PROBLEM SET:
(1) Could you repeat the part of the overfishing text that opens with the words containing "Posted on April" and closes with "improve the situation.", swapping "science" for "research"?
(2) Can you write the next part of the text on U.S. overfishing, picking up after its final sentence?

SOURCE TEXT:
Posted on April 2, 2017  Comments (2)

I have written about the problems of overfishing in the past: Add Over-Fishing to the Huge Government Debt as Examples of How We Are Consuming Beyond Our Means (2012)Fishless Future (2006)North American Fish Threatened (2008)The State of the Oceans is Not Good (2011)European Eels in Crisis After 95% Decline in Last 25 years (2009). This is not a complicated problem. If you just pay attention to the science and make wise decisions with an understanding of systems we can improve the situation.

And the USA has done so. The USA has more work to do, but by taking sensible steps based on an understanding of science we have made significant progress.

How the world can stop overfishing – A case study of U.S. fishery success

By 1996, the US had declared 86 species overfished. Fast forward twenty years, and only 29 species in US waters are classified as overfished. That’s a decrease of 66% from the peak of overfishing in the 1990s.

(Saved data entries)
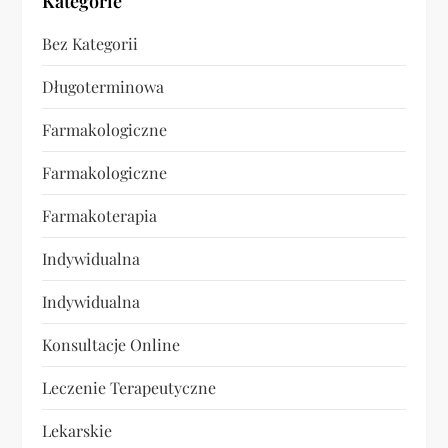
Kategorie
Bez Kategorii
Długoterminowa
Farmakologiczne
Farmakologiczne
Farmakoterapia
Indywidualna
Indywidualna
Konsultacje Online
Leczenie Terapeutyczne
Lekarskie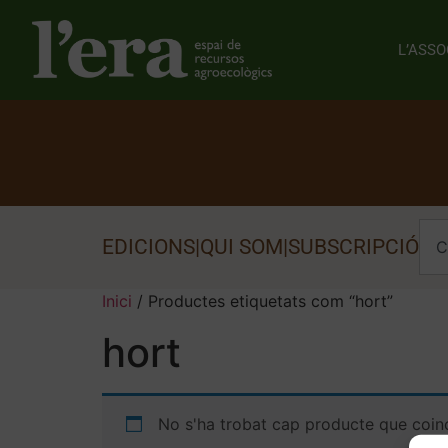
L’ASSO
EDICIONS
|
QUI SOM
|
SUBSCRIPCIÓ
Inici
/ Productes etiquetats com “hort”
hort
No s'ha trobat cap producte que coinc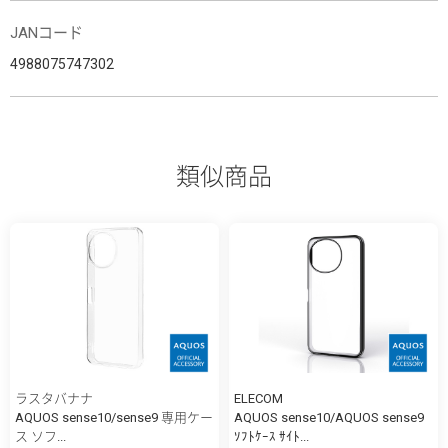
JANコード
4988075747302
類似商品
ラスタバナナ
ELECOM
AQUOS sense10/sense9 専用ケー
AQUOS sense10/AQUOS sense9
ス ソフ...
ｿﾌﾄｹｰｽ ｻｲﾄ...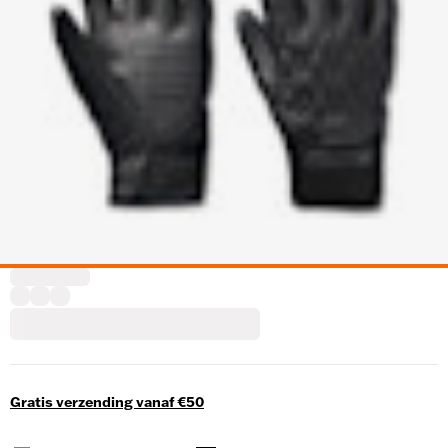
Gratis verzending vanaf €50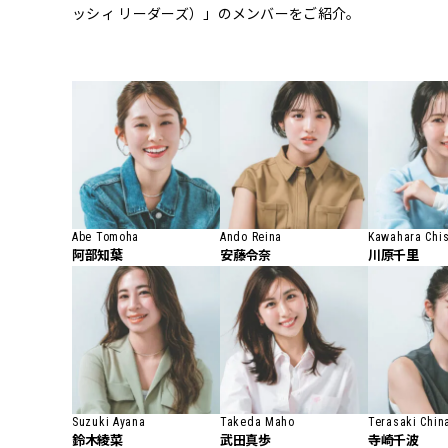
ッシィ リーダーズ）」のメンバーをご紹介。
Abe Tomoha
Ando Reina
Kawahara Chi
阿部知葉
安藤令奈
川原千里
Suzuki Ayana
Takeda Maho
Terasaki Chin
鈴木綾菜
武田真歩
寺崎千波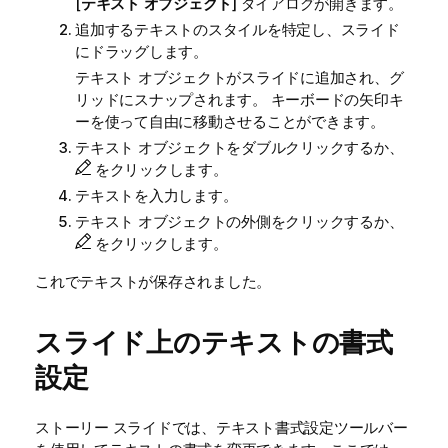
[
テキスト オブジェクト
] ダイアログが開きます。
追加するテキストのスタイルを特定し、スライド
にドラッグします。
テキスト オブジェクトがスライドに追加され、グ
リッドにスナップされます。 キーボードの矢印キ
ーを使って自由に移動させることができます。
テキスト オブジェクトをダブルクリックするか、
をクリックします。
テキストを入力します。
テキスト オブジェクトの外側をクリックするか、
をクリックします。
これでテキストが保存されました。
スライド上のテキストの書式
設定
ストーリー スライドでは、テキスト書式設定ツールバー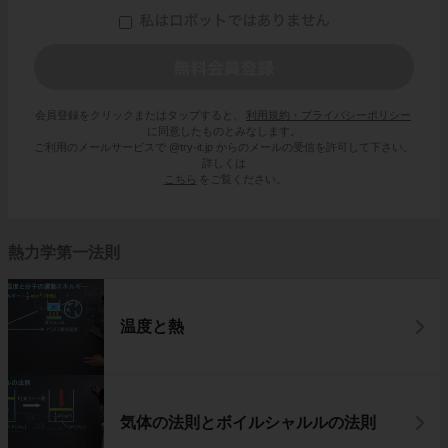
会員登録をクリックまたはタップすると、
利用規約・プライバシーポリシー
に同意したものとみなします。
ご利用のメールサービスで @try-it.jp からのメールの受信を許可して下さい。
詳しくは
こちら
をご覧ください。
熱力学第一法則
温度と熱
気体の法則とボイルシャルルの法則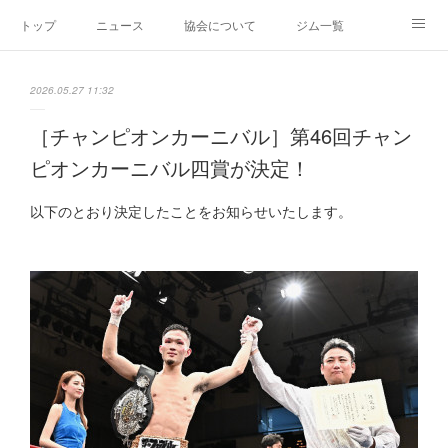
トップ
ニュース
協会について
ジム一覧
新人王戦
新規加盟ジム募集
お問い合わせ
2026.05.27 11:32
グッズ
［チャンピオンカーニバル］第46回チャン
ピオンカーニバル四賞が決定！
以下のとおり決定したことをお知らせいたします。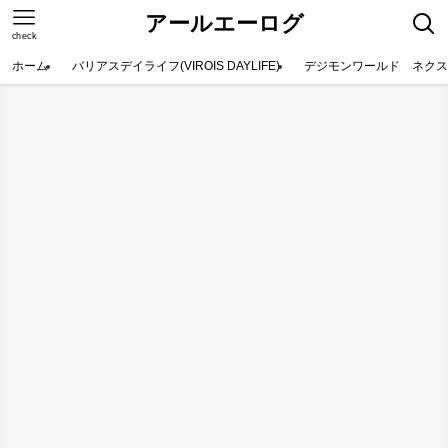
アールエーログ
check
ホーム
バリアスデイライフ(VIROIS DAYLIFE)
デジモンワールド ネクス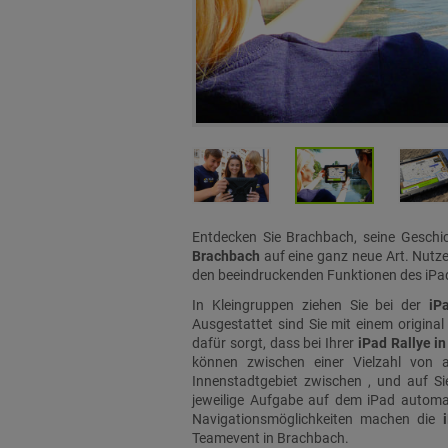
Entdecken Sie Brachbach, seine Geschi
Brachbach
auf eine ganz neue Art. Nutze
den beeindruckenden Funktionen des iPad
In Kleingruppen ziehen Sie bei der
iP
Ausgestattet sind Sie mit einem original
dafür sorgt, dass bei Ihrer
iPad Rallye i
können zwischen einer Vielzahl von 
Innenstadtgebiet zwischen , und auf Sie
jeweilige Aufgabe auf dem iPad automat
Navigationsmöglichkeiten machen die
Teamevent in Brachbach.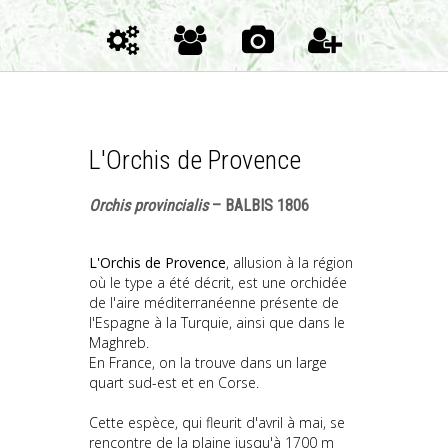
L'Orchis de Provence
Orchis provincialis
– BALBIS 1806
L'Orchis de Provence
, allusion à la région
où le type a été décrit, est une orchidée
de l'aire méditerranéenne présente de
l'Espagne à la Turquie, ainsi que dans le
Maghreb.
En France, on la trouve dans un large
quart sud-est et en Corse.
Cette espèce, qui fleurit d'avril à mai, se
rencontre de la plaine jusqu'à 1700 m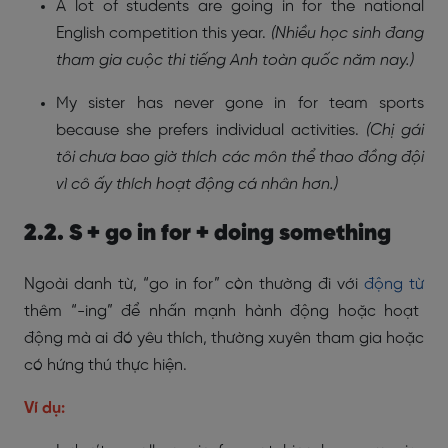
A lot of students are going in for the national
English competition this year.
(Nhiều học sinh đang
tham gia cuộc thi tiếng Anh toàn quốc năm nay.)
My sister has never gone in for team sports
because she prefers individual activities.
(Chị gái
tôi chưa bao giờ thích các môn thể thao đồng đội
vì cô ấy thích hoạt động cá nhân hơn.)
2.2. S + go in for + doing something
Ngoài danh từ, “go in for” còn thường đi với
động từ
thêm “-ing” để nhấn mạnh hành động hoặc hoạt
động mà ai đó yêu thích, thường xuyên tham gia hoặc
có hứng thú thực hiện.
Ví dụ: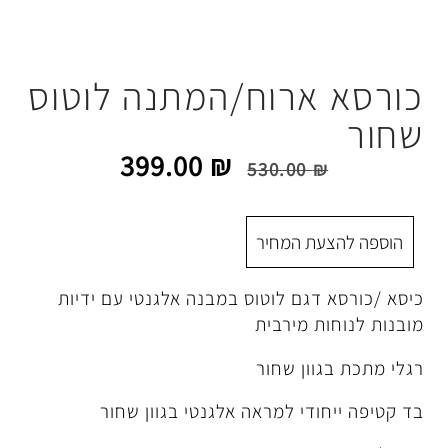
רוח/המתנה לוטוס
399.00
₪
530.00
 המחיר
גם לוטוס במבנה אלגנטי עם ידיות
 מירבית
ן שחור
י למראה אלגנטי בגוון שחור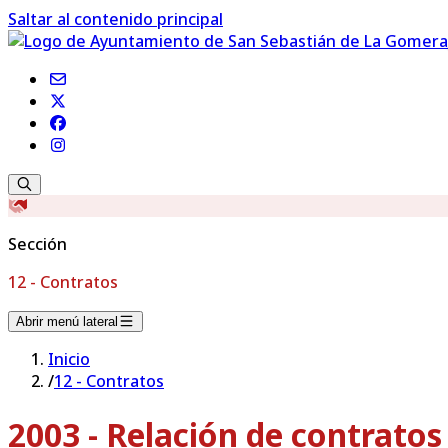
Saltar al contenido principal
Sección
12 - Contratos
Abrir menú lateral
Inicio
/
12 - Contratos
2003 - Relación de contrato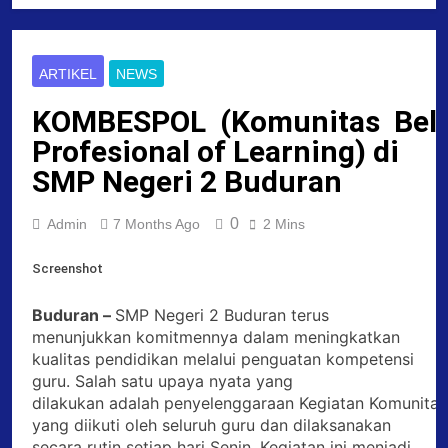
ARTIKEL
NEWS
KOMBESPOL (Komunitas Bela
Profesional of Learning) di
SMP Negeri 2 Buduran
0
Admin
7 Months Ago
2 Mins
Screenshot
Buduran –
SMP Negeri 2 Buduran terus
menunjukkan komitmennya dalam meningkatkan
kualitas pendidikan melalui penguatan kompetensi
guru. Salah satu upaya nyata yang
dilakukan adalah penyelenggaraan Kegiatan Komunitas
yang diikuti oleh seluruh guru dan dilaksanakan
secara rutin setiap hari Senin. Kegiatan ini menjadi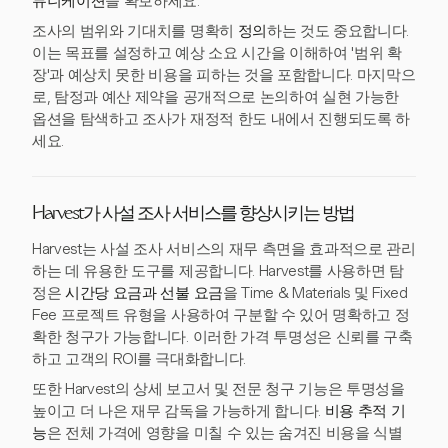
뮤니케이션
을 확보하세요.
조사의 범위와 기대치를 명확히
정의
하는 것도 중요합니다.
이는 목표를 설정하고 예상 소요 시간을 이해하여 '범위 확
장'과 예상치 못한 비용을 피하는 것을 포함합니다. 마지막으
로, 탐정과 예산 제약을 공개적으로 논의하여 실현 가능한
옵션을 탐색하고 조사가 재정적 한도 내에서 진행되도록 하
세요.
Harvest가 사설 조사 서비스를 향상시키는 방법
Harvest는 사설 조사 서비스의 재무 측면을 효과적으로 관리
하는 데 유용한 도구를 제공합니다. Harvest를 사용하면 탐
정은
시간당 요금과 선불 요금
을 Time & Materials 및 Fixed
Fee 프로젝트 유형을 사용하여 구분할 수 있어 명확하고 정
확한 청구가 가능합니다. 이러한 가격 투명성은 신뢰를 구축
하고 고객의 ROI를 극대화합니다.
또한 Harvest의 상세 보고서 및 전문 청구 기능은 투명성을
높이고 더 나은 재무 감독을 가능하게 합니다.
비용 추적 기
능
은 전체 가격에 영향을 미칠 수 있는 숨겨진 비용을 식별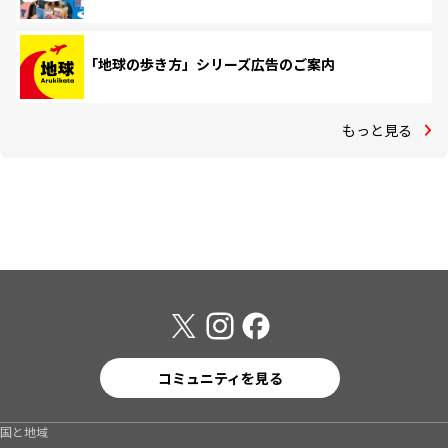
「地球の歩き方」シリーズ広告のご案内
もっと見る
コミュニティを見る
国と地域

ACTIVITY ANSWERS:
(1)
Posted on April 2, 2017  Comments (2)

I have written about the problems of overfishing in the past: Add Over-Fishing to the Huge Government Debt as Examples of How We Are Consuming Beyond Our Means (2012)Fishless Future (2006)North American Fish Threatened (2008)The State of the Oceans is Not Good (2011)European Eels in Crisis After 95% Decline in Last 25 years (2009). This is not a complicated problem. If you just pay attention to the research and make wise decisions with an understanding of systems we can improve the situation.

(2)
One year after President Clinton declared the New England ground fishery a federal disaster, congress met in Washington to amend and renew the 20-year-old Fishery Conservation and Management Act. The result was the Magnuson-Stevens Act, a major bipartisan commitment to end overfishing in US waters and promote fish stock recovery.

The goal of the Magnuson-Stevens Act was to create a framework for rebuilding overfished stocks in as short a time as possible. The timeframe for rebuilding a fish stock under the act is typically ten years or less.

To accomplish such a goal, scientists established fishery management plans for each overfished stock and instituted annual catch limits to control overfishing.

By the end of 2015, 89% of fisheries with annual catch limits in place had halted overfishing.

While 64% of the fish stocks managed by the Magnuson-Stevens Act are now rebuilt or recovering, success hasn’t been universal. Certain regional fisheries, such as those in the Gulf of Mexico and New England, have struggled to control overfishing under existing regulations. The act also does a poor job of protecting highly migratory species, such as tuna, swordfish, and sharks, which move freely between different regulatory areas.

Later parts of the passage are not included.